Millions of car drivers who took out motor finance are set to receive payouts this year after the Financial Conduct Authority (FCA) confirmed a sweeping compensation scheme for mis-sold agreements.
Announcing the final details this afternoon (Mar 30) after the markets had closed, the watchdog said the average payout will be around £830 – higher than it previously stated.
However, fewer consumers will get pay-outs as the scope of the scheme has been reduced.
The FCA expects 12.1m consumers will now get cash and the total bill for the industry is likely to be in the region of £7.5bn – down from a previous estimate of around £10bn.
Consumers will not know up front how much money they are owed as the lenders will calculate the amount.
The amount will be calculated on how much commission was paid, how much extra interest was paid, plus 3% interest per year on top.
Consumers can choose not to take part in the FCA’s compensation scheme and instead go to court, where they may get more or less compensation, based on the facts of their case.
However, the outcome of a court claim is uncertain and accounting for legal fees they may pay, many consumers could end up with less. The FCA’s scheme is also likely to be faster and simpler.
Announcing the move, Nikhil Rathi, chief executive of the FCA, said: ’We’ve listened to feedback to make sure the scheme is fair for consumers and proportionate for firms. It will put £7.5bn back into people’s pockets.
‘Now we need everyone to get behind it and ensure millions get their money this year.
‘Payouts should not be delayed any longer, especially as household bills come under greater pressure.
‘Delivering compensation promptly also gives lenders the chance to rebuild trust, and means we can draw a line under the past and support a healthy motor finance market for the future.’
The detail
The compensation scheme will cover loans taken out between April 6, 2007 and November 1, 2024.
People will only be compensated if they were not told clearly that either:
– Their dealer or broker set the interest rate to earn more commission (using a discretionary commission arrangement (DCA)
– The commission was high – at least 39% of the total cost of credit and 10% of the loan.
– The dealer or broker was using one lender or gave one lender the right of first refusal, (a so-called tied arrangement), except where lenders can evidence that there were visible links with a manufacturer and franchised dealer. For example, where they shared a common or similar name.

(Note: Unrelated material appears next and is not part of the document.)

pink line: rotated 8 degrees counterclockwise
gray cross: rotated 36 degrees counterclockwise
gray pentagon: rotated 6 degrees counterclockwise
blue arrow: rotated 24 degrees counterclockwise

Those consumers who have already complained to their lenders will be compensated first.
Lenders will review their cases, tell them if they are owed money and then process pay-outs.

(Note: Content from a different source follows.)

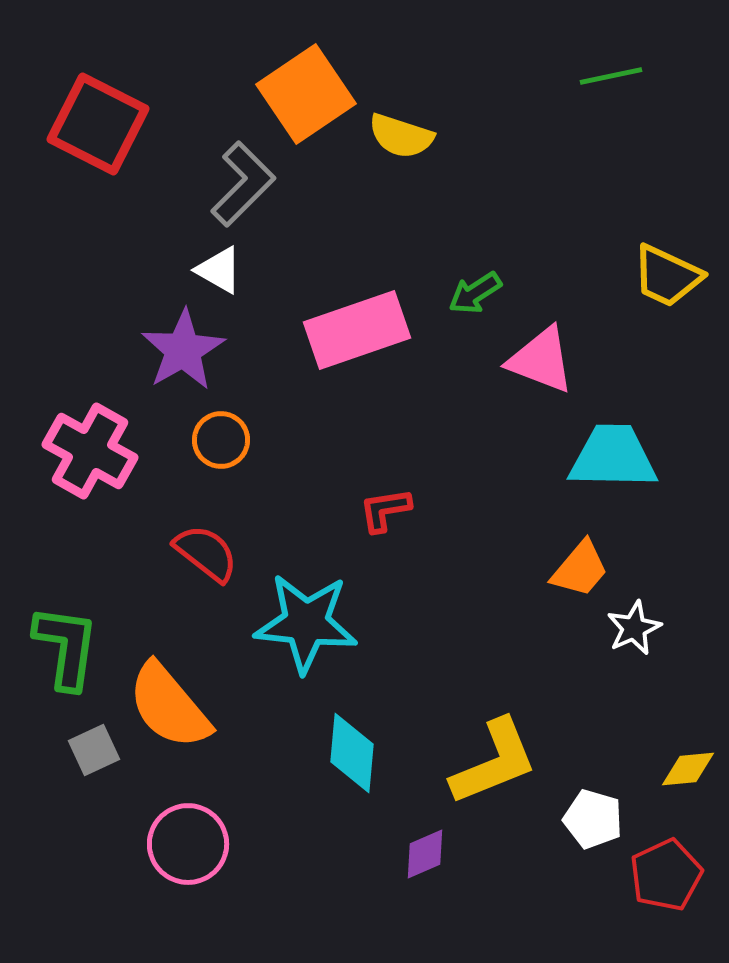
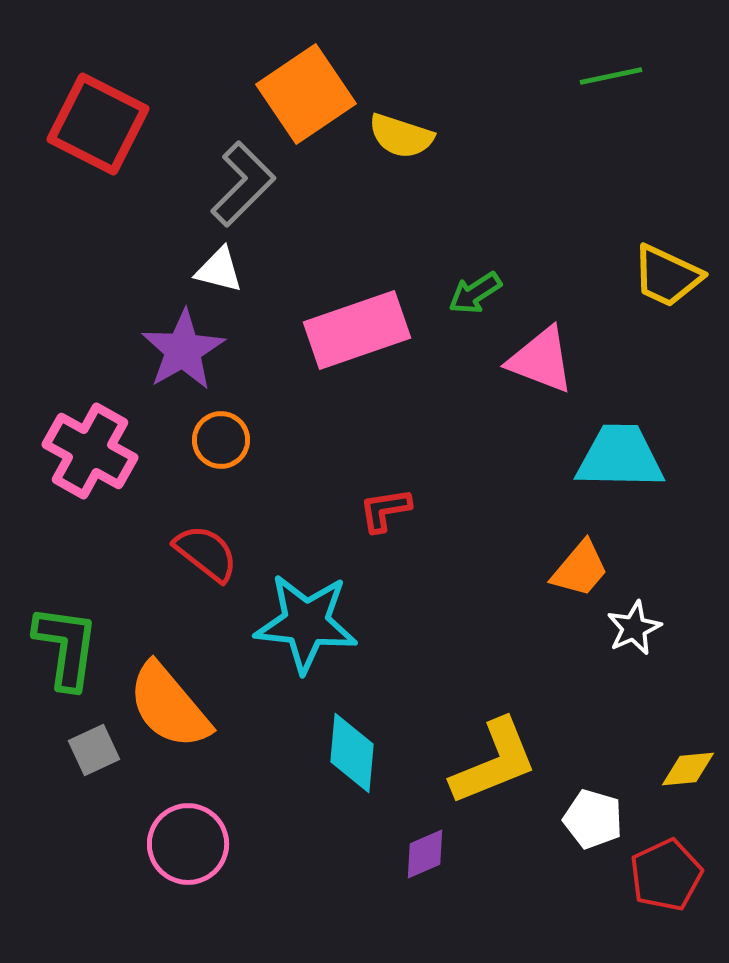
white triangle: rotated 16 degrees counterclockwise
cyan trapezoid: moved 7 px right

If consumers haven’t complained, lenders will contact them if they think they are owed money directly, but car owners can still make a claim themselves until the end of August 2027.
Compensation will be worked out using a formula – not on a case by case basis – and interest will be paid at a rate of 3% per year. It’s likely most people will know how much they are owed later this year.
Very high value loans are excluded from the scheme or cases where the commissions paid were very small, no interest was charged or the lender can prove there was no financial loss.
Money will be paid out directly by lenders and consumers will not need to use lawyers or claims management firms to get their cash.
Consumers will not be put back into a better position than ‘if they had been treated fairly’ in the first place, said the FCA.
Giving advice to consumers, the FCA added: ‘If you are concerned you were treated unfairly, make a complaint. People who complain before the relevant implementation period ends will be compensated sooner.
‘There is information on how to complain for free on the FCA website. There is no need to use a claims management company or law firm. If you do, you could lose over 30% of any money you get. ’
Along with the announcement, the FCA revealed it will join forces with solicitors, advertising and data protection to tackle ‘poor handling of motor finance claims by some claims management companies and law firms’.
Alison Walters, director of consumer finance and FCA taskforce lead, said: ‘Our scheme will be free and people don’t need to use a CMC or law firm.
‘Should they decide to do so, it’s important that they can trust CMCs and law firms to act in their best interests. This taskforce will ensure we deal with problems quickly and decisively.’
Rachael Jones, director of automotive finance at Autotrader, said: ‘We support this pragmatic and proportionate approach from the FCA that strikes the right balance between ensuring robust protection and transparency for consumers, while underpinning the stability of an automotive sector that contributes billions to the UK economy every year.’